Hagel the Kyoto-Slayer

So far most of the critical discussion about Chuck Hagel for SecDef is that he said mean things about homosexuals, or is hostile to Israel, if not in fact anti-Semitic.  So far I’m curious that people on the Left in particular are forgetting Hagel’s key role in derailing the egregious Kyoto Protocol in its infancy.  He was the key person behind the “Byrd-Hagel” resolution in the Senate in 1997 denouncing the Kyoto treaty in the draft form that existed at the time.   The Byrd-Hagel resolution was essentially a missile aimed at the Clinton administration that said Don’t even think of bringing this crap treaty to the Senate if it doesn’t include India and China.  It passed by a vote of 97 – 0; think of who was included in that vote for this to happen—such prominent “climate deniers” as Babs Boxer and John Kerry.

Al Gore went off to Kyoto at the 11th hour to beg for some kind of fig leaf he could take back to the Senate, but was sent packing with no concession at all.  (The Chinese, I am told by permanent State Department staff who were in the room, were especially blunt, asking Gore: “We don’t understand you Americans.  Do you expect us to be poor forever?”)  The rest, as they say, is history.  As we noted here the other day, the Kyoto farce is now dead in everything but name only.

I wonder what Al Gore thinks of this nomination?  (He’s probably too busy counting his new Arab oil millions.  Heh.)  I wonder if the environmentalists will say something cross about Hagel. Not everyone on the Left has forgotten this.  The Daily Kos Kids have their knickers bunched up at least:

But it’s important to consider his entire career in making such a choice — including Hagel’s fierce and tragically successful efforts to kill the Kyoto climate treaty in the U.S. Senate.

Hagel was a Congressional observer in Kyoto during the negotiations over the landmark climate change treaty in 1997.  His position on Kyoto was never ambiguous: “We will kill this if the president signs it.” Or as he put it a few years later, in over-the-top language in support of the Bush administration’s limp approach to the issue:

“The Kyoto Protocol would have eliminated millions of jobs in America. It would have driven our economy downward. It would have eliminated opportunities for investment, such as clean energy technology, in developing countries. It would have driven a stake through any hope of prosperity for America. . .”

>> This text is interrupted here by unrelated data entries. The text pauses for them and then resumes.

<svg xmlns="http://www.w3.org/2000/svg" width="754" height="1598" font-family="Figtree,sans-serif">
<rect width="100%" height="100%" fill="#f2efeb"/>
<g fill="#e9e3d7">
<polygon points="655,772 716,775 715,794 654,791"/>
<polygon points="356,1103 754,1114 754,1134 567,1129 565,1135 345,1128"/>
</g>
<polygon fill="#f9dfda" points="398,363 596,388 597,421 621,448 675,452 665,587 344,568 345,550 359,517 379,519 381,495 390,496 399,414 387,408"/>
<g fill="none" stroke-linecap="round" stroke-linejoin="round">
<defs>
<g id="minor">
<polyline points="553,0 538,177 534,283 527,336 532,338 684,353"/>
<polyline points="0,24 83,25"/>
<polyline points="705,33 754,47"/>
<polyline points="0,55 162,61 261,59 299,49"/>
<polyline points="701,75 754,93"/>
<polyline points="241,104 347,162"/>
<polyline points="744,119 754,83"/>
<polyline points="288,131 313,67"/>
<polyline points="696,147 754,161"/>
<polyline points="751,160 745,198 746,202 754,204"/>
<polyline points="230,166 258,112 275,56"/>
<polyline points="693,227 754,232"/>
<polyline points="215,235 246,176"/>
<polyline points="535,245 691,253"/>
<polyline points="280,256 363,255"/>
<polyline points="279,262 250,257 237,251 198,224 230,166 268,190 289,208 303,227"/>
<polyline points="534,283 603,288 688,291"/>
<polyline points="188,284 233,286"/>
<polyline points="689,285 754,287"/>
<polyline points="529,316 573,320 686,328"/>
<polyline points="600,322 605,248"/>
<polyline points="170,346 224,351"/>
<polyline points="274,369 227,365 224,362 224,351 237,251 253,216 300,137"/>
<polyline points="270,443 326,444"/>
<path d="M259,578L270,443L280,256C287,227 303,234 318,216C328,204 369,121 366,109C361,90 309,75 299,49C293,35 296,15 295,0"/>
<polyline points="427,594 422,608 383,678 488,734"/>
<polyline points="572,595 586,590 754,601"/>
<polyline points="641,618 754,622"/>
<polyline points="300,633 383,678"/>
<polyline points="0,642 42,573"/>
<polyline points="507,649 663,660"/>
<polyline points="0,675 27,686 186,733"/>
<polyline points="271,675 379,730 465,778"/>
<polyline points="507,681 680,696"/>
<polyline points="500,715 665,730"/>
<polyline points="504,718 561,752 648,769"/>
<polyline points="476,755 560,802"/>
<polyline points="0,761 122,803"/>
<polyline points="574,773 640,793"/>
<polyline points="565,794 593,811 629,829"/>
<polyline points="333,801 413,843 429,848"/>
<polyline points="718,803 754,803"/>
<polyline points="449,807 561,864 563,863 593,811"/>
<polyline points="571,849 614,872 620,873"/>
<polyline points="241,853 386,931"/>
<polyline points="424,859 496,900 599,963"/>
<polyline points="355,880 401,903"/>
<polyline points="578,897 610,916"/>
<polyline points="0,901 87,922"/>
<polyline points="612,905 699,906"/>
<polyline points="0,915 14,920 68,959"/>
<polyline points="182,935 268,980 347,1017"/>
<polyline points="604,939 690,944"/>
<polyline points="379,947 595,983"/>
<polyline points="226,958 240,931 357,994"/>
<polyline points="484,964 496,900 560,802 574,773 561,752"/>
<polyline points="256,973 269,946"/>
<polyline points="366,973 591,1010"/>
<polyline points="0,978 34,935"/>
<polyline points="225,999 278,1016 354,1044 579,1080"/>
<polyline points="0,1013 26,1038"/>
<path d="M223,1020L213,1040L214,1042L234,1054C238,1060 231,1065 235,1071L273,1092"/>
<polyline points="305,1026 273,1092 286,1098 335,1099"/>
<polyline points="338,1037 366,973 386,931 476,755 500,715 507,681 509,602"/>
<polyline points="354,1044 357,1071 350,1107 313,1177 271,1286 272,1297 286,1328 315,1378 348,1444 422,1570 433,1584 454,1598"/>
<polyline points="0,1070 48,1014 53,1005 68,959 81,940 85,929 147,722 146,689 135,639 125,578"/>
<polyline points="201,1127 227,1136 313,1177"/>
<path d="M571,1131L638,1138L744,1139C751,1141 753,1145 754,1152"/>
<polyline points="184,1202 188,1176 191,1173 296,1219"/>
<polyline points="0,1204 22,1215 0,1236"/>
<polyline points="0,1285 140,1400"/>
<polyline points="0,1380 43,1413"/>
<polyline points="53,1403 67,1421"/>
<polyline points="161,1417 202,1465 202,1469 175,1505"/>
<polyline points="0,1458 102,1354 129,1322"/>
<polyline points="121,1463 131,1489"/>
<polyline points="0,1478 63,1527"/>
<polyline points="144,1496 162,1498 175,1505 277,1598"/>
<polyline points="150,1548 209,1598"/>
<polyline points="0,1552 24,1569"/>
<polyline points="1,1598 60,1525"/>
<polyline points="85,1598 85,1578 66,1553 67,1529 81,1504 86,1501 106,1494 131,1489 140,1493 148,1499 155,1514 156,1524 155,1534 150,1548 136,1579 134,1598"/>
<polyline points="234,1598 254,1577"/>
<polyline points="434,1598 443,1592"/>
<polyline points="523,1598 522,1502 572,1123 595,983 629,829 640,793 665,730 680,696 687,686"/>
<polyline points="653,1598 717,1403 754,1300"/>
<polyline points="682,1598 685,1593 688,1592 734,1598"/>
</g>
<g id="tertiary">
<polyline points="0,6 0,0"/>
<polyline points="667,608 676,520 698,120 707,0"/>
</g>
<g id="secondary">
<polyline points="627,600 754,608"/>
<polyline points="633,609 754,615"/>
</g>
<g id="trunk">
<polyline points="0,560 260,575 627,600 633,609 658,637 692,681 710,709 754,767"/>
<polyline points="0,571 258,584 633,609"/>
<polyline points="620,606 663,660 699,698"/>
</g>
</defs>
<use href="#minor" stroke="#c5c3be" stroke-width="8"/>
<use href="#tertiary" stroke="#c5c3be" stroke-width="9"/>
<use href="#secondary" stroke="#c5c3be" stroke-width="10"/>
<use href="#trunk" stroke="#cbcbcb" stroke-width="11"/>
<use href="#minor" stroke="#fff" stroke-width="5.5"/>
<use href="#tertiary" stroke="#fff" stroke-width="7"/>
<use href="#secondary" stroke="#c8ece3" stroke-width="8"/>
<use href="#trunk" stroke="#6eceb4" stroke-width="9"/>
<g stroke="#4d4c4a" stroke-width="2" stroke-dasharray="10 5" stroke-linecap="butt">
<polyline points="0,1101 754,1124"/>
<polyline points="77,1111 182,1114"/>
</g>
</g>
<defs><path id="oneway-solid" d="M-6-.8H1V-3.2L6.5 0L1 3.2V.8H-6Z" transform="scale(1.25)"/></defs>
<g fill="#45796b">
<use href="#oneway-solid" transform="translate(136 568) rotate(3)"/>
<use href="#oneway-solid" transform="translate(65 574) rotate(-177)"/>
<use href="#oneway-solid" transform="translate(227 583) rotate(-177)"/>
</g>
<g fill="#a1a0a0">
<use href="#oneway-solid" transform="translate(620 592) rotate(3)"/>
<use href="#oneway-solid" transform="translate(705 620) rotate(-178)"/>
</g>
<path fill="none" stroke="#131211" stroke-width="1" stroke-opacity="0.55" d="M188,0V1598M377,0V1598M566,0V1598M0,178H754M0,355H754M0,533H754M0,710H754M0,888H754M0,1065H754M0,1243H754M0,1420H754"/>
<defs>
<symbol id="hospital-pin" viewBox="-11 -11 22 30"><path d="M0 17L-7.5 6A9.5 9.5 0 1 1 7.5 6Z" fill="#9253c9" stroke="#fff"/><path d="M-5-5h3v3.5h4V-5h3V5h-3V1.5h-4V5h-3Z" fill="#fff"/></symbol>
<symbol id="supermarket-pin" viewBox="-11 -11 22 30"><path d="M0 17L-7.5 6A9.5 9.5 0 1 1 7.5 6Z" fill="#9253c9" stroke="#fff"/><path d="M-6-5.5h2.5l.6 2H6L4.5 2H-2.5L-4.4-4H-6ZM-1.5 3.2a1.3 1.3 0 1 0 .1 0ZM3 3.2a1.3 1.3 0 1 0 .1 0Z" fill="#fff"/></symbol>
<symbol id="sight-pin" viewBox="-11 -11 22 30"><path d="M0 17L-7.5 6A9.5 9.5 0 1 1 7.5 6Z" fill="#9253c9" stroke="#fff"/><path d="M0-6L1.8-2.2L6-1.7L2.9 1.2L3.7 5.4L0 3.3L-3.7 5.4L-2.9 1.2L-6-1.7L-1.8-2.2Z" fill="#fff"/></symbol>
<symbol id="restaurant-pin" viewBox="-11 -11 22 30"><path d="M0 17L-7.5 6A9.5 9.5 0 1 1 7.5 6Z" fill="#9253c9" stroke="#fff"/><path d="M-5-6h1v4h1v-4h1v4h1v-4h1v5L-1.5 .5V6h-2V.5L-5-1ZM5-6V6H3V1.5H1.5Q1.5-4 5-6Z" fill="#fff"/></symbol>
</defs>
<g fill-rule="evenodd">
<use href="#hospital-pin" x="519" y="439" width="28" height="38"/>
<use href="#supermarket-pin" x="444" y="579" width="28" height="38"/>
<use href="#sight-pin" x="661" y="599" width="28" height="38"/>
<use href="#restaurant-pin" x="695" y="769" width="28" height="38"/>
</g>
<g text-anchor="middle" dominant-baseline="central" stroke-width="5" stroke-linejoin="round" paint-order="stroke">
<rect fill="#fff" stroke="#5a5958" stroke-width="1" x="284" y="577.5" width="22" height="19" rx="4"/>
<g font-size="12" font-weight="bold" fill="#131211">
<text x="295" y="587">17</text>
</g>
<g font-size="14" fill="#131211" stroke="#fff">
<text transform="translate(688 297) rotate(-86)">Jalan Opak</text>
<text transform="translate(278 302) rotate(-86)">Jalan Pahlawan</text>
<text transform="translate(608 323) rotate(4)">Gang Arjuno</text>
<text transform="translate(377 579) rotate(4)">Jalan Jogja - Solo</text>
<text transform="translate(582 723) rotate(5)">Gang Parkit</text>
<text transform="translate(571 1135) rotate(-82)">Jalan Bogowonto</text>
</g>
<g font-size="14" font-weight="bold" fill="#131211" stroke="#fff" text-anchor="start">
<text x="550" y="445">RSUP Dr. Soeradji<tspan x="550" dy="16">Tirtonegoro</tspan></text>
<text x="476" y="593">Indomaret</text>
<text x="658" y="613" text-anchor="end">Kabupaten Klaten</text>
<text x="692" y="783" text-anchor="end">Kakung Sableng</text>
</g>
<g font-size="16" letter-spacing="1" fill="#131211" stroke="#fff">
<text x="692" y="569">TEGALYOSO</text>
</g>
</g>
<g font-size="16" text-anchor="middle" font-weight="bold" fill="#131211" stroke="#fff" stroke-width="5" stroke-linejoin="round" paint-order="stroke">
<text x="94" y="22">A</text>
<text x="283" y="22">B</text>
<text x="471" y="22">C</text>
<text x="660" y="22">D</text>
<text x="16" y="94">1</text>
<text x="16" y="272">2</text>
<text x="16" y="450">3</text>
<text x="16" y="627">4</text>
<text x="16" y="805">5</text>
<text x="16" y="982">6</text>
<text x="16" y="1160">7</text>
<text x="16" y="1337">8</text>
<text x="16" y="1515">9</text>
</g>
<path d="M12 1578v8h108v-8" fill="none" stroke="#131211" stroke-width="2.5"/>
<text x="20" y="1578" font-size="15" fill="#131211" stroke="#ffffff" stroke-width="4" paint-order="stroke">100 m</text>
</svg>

Is all of this disqualifying?  . . .   The U.S Defense Department has a larger environmental footprint than any organization on the planet.  It also must, to be truly strategic and forward-looking, incorporate climate change into all of its planning. . .

Will Defense Secretary Hagel rein in these efforts as getting ahead of the “free market”?  Will he kill efforts to incorporate climate change in DOD strategic planning because the science is “uncertain”?  Will he be a voice in White House debates to continue the tradition to which he has so substantially contributed, of the US doing nothing but delay, delay, delay getting serious about this global threat?

All of these questions need to be asked, both by those considering Hagel’s nomination, and those who may be asked to approve it.  Because we cannot afford any more delay in tackling climate change, and anyone who counsels such must be simply and completely pushed out of the way.

This could be more fun than I thought.  If liberal Senators don’t ask about this, I hope some Republicans will, just for the discomfort it will cause on the Left.